About this exercise = Word for word, set down every line of the entries below from the line with "428,2 L 440,470" to the line with "M 2,452 L 73,440", including both, and no other line.

Stored data
------------------------------------------------------------

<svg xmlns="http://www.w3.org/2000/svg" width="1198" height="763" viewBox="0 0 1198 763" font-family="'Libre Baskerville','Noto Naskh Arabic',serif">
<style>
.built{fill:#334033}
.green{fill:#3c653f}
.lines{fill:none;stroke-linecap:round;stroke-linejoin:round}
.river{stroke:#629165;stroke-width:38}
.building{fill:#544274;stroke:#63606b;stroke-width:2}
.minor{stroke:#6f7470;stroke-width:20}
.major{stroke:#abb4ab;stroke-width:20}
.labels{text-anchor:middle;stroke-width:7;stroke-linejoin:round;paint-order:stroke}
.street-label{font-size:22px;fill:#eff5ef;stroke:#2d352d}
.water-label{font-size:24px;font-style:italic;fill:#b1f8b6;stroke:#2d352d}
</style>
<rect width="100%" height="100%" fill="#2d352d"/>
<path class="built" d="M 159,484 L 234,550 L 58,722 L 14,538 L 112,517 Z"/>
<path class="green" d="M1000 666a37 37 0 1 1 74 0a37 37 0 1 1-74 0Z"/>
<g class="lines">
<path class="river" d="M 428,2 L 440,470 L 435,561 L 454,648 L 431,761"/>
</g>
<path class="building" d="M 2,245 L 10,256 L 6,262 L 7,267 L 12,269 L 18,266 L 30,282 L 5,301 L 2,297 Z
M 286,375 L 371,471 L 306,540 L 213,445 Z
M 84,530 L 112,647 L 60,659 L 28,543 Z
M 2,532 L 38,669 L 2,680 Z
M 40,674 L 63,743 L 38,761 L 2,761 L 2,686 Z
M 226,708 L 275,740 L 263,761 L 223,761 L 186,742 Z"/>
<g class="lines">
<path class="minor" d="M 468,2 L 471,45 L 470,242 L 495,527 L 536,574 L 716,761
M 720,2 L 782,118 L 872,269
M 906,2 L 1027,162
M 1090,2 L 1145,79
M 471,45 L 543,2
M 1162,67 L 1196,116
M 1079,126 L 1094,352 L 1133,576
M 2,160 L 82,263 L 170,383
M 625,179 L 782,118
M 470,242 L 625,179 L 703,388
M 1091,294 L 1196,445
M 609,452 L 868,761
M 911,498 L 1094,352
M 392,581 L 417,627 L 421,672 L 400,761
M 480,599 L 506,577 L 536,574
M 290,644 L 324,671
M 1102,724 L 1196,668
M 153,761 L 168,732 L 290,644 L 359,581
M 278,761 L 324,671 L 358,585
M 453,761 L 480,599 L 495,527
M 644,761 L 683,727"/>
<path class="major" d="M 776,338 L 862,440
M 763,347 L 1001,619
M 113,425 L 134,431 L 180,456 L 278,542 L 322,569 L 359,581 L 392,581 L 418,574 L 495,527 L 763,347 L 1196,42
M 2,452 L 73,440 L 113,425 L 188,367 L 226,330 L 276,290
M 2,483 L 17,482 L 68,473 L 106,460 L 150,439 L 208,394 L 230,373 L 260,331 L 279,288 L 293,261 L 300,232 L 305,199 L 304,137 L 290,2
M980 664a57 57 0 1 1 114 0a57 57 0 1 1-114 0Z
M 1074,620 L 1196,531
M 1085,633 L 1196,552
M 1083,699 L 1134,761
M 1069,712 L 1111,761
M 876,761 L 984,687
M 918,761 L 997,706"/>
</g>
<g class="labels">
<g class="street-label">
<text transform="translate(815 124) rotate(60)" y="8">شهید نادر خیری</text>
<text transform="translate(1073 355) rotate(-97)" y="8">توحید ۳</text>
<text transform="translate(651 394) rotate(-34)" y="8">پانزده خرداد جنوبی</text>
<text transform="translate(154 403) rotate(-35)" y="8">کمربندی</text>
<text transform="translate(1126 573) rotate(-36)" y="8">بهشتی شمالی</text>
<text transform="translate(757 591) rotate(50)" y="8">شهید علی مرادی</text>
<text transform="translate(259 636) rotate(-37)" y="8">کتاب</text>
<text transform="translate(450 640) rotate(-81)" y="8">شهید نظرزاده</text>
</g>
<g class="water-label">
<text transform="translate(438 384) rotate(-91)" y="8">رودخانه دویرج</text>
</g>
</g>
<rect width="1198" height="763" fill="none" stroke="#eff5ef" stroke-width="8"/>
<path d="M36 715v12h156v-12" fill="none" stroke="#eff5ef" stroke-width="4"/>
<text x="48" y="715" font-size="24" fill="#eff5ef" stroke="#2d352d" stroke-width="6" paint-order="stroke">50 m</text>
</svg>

------------------------------------------------------------

Completed exercise =
<path class="river" d="M 428,2 L 440,470 L 435,561 L 454,648 L 431,761"/>
</g>
<path class="building" d="M 2,245 L 10,256 L 6,262 L 7,267 L 12,269 L 18,266 L 30,282 L 5,301 L 2,297 Z
M 286,375 L 371,471 L 306,540 L 213,445 Z
M 84,530 L 112,647 L 60,659 L 28,543 Z
M 2,532 L 38,669 L 2,680 Z
M 40,674 L 63,743 L 38,761 L 2,761 L 2,686 Z
M 226,708 L 275,740 L 263,761 L 223,761 L 186,742 Z"/>
<g class="lines">
<path class="minor" d="M 468,2 L 471,45 L 470,242 L 495,527 L 536,574 L 716,761
M 720,2 L 782,118 L 872,269
M 906,2 L 1027,162
M 1090,2 L 1145,79
M 471,45 L 543,2
M 1162,67 L 1196,116
M 1079,126 L 1094,352 L 1133,576
M 2,160 L 82,263 L 170,383
M 625,179 L 782,118
M 470,242 L 625,179 L 703,388
M 1091,294 L 1196,445
M 609,452 L 868,761
M 911,498 L 1094,352
M 392,581 L 417,627 L 421,672 L 400,761
M 480,599 L 506,577 L 536,574
M 290,644 L 324,671
M 1102,724 L 1196,668
M 153,761 L 168,732 L 290,644 L 359,581
M 278,761 L 324,671 L 358,585
M 453,761 L 480,599 L 495,527
M 644,761 L 683,727"/>
<path class="major" d="M 776,338 L 862,440
M 763,347 L 1001,619
M 113,425 L 134,431 L 180,456 L 278,542 L 322,569 L 359,581 L 392,581 L 418,574 L 495,527 L 763,347 L 1196,42
M 2,452 L 73,440 L 113,425 L 188,367 L 226,330 L 276,290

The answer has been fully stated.